Eternal Limited, the parent entity of Zomato and Blinkit, has reported a massive 346% year-on-year surge in consolidated net profit, hitting ₹174 crore for the fourth quarter of FY26. The top line expanded aggressively, with revenue surging 196% to ₹17,292 crore compared to ₹5,833 crore a year prior. The numbers validate a bold internal restructuring that positioned Blinkit founder Albinder Dhindsa as CEO of Eternal, while founder Deepinder Goyal transitioned to Vice Chairman. The underlying narrative of the earnings report was anchored by a striking projection from leadership: while it took 18 years to reach the first $10 billion in Net Order Value (NOV), the company expects to double that to $20 billion in less than two years.
The sheer scale of this revenue jump is fundamentally tied to accounting mechanics and aggressive operational expansion within Blinkit. Eternal has shifted its quick commerce arm toward an inventory-led model, meaning revenue now reflects the full value of goods sold rather than just marketplace commissions. However, adjusting for this, like-for-like revenue still grew by a robust 64%. Blinkit remains the undeniable engine of the enterprise, contributing over 76% of total revenue with its NOV rising 95.4% year-on-year. The strategy is built on density and assortment. By adding 216 net new dark stores to reach a total of 2,243, Blinkit is driving higher order frequency per neighborhood while pushing beyond the top tier metros, proving that quick commerce can sustain profitable unit economics at scale.
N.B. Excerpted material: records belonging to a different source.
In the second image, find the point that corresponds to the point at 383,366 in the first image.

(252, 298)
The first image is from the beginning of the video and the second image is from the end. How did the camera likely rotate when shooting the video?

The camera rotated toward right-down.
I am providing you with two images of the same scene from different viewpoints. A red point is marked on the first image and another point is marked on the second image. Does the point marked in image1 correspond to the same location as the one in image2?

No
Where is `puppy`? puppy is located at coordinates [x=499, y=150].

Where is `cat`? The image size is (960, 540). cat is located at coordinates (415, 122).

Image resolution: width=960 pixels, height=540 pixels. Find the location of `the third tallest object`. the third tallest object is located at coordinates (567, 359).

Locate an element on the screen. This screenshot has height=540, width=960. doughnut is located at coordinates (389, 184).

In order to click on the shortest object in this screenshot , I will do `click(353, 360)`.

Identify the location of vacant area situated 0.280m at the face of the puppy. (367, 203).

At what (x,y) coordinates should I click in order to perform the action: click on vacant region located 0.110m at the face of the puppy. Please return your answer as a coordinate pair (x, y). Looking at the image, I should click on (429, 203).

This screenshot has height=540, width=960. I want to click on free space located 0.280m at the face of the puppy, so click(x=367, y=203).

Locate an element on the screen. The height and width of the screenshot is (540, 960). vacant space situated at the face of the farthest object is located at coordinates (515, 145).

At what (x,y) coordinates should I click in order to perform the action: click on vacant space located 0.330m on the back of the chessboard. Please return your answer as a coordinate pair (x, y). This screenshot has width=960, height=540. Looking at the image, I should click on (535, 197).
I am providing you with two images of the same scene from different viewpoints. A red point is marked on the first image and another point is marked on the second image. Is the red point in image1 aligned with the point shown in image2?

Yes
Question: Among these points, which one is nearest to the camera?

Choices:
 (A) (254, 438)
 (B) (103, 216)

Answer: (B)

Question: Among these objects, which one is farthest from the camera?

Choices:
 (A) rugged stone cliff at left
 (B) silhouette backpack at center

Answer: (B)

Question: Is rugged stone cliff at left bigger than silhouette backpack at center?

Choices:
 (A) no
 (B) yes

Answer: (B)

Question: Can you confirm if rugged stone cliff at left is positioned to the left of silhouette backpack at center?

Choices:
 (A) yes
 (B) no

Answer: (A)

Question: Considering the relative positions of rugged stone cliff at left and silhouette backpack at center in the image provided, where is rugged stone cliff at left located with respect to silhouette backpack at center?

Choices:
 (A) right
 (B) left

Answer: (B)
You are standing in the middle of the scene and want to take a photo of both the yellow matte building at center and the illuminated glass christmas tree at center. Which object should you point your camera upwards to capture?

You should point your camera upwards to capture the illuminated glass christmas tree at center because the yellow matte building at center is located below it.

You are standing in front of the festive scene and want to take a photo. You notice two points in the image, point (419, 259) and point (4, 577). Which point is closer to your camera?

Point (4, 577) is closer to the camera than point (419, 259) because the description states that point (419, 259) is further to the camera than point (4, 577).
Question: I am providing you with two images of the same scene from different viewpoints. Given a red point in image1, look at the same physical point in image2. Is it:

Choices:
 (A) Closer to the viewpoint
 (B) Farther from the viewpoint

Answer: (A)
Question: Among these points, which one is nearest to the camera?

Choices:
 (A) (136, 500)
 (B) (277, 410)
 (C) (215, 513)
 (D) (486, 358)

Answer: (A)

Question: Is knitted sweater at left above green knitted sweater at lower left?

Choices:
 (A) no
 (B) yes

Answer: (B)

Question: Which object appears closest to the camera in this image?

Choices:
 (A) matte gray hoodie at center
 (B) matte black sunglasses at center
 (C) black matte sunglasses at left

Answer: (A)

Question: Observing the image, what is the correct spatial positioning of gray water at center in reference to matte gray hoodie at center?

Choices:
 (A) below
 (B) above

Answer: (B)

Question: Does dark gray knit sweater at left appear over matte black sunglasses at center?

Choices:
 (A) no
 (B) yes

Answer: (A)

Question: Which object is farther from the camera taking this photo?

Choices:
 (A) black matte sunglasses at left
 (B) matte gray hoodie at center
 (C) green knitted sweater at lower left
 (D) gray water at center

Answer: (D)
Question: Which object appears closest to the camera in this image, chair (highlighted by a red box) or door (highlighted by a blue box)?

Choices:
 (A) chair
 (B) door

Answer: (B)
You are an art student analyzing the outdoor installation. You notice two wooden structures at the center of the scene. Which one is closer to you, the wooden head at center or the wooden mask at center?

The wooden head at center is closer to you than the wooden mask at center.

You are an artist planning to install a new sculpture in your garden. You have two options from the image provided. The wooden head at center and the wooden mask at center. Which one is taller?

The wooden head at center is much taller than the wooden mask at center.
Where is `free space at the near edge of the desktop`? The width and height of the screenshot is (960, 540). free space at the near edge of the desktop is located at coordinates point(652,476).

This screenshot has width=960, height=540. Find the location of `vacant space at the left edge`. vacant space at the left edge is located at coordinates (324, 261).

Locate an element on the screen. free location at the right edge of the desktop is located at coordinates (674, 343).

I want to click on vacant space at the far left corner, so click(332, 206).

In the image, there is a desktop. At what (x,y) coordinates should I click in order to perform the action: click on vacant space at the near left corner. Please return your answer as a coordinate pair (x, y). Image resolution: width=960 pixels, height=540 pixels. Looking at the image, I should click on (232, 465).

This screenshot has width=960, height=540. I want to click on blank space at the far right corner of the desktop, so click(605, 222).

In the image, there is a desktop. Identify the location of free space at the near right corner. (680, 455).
This quarter marks a definitive turning point for the Indian retail ecosystem. Eternal is no longer just a food delivery company; it is a physical logistics powerhouse commanding a massive share of the daily consumer wallet. Goyal highlighted in his shareholder letter that their core moat is physical infrastructure—coordinating unorganized supply chains and delivery fleets in real-time. This compounding advantage means the marginal cost of growth is dropping rapidly. As Blinkit scales toward a projected 60% compound annual growth rate over the next three years, it actively encroaches on the territory of traditional e-commerce giants and legacy FMCG distribution networks. The market is shifting from delayed gratification to instant fulfillment, and Eternal’s infrastructure is perfectly positioned to capture that demand.